WORK ITEM: Copy the whole listing below exactly.

DATA TO EXAMINE:
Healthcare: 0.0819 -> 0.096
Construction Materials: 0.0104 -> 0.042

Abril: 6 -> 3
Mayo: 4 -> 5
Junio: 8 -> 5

COMPLETED TASK:
Healthcare: 0.0819 -> 0.096
Construction Materials: 0.0104 -> 0.042

Abril: 6 -> 3
Mayo: 4 -> 5
Junio: 8 -> 5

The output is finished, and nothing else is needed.